What is being asked: From the top of the records below, return each line exactly, ending with the line that contains "staining shows moderate".

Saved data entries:
------------------------

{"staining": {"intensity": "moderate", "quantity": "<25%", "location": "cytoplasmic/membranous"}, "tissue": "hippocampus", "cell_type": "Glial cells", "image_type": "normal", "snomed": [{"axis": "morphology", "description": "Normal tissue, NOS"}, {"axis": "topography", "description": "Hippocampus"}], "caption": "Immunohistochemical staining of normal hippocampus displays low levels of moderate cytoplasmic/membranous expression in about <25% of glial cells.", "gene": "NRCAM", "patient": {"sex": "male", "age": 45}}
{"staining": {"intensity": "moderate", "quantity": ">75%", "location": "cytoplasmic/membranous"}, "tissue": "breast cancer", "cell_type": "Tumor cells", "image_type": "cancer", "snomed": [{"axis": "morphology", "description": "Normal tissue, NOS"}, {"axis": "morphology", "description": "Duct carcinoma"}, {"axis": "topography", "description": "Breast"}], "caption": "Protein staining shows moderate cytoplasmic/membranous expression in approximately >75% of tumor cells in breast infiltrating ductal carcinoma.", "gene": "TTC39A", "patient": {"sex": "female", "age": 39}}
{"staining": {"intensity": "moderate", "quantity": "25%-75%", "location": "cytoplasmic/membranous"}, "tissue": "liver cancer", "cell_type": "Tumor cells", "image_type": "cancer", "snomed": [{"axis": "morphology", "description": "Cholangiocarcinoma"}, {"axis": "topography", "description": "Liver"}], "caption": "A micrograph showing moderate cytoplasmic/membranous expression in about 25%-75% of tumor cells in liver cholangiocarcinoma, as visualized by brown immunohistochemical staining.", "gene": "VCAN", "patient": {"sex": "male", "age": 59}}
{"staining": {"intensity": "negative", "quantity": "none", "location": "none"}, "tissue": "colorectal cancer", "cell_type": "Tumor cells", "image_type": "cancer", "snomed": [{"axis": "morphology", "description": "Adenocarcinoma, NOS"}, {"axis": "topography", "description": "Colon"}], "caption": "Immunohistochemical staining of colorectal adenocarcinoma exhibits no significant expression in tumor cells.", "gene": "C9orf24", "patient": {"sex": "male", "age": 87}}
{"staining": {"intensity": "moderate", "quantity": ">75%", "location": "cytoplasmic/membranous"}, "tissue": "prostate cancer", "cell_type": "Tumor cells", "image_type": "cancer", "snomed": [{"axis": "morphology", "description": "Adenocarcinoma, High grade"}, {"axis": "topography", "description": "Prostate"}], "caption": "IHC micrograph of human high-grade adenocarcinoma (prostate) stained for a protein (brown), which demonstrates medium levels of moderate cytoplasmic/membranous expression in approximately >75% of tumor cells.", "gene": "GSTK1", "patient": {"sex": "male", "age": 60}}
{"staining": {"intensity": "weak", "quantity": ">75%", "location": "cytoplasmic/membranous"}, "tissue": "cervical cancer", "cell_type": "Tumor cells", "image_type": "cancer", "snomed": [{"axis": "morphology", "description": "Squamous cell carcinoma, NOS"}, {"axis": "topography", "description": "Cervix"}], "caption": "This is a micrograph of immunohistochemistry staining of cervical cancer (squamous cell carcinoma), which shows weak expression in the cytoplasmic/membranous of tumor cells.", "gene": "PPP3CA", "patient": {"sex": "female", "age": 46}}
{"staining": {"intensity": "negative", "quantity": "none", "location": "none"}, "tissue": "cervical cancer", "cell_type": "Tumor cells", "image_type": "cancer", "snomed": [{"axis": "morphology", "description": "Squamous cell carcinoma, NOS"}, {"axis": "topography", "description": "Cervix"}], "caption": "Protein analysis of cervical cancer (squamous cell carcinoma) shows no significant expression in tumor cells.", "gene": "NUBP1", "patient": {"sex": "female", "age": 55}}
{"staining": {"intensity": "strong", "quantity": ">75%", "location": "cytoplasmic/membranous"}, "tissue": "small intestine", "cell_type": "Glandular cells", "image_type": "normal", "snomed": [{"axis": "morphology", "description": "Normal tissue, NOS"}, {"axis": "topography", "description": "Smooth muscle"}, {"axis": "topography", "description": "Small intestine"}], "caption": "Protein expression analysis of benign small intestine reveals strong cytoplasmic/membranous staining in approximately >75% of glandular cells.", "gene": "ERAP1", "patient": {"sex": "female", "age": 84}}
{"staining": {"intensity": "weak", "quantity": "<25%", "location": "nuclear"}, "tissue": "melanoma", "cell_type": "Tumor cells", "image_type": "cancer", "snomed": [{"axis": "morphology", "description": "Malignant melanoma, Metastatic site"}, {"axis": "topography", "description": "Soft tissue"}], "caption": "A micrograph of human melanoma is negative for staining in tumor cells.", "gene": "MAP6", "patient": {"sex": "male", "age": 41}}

------------------------

Answer space:
{"staining": {"intensity": "moderate", "quantity": "<25%", "location": "cytoplasmic/membranous"}, "tissue": "hippocampus", "cell_type": "Glial cells", "image_type": "normal", "snomed": [{"axis": "morphology", "description": "Normal tissue, NOS"}, {"axis": "topography", "description": "Hippocampus"}], "caption": "Immunohistochemical staining of normal hippocampus displays low levels of moderate cytoplasmic/membranous expression in about <25% of glial cells.", "gene": "NRCAM", "patient": {"sex": "male", "age": 45}}
{"staining": {"intensity": "moderate", "quantity": ">75%", "location": "cytoplasmic/membranous"}, "tissue": "breast cancer", "cell_type": "Tumor cells", "image_type": "cancer", "snomed": [{"axis": "morphology", "description": "Normal tissue, NOS"}, {"axis": "morphology", "description": "Duct carcinoma"}, {"axis": "topography", "description": "Breast"}], "caption": "Protein staining shows moderate cytoplasmic/membranous expression in approximately >75% of tumor cells in breast infiltrating ductal carcinoma.", "gene": "TTC39A", "patient": {"sex": "female", "age": 39}}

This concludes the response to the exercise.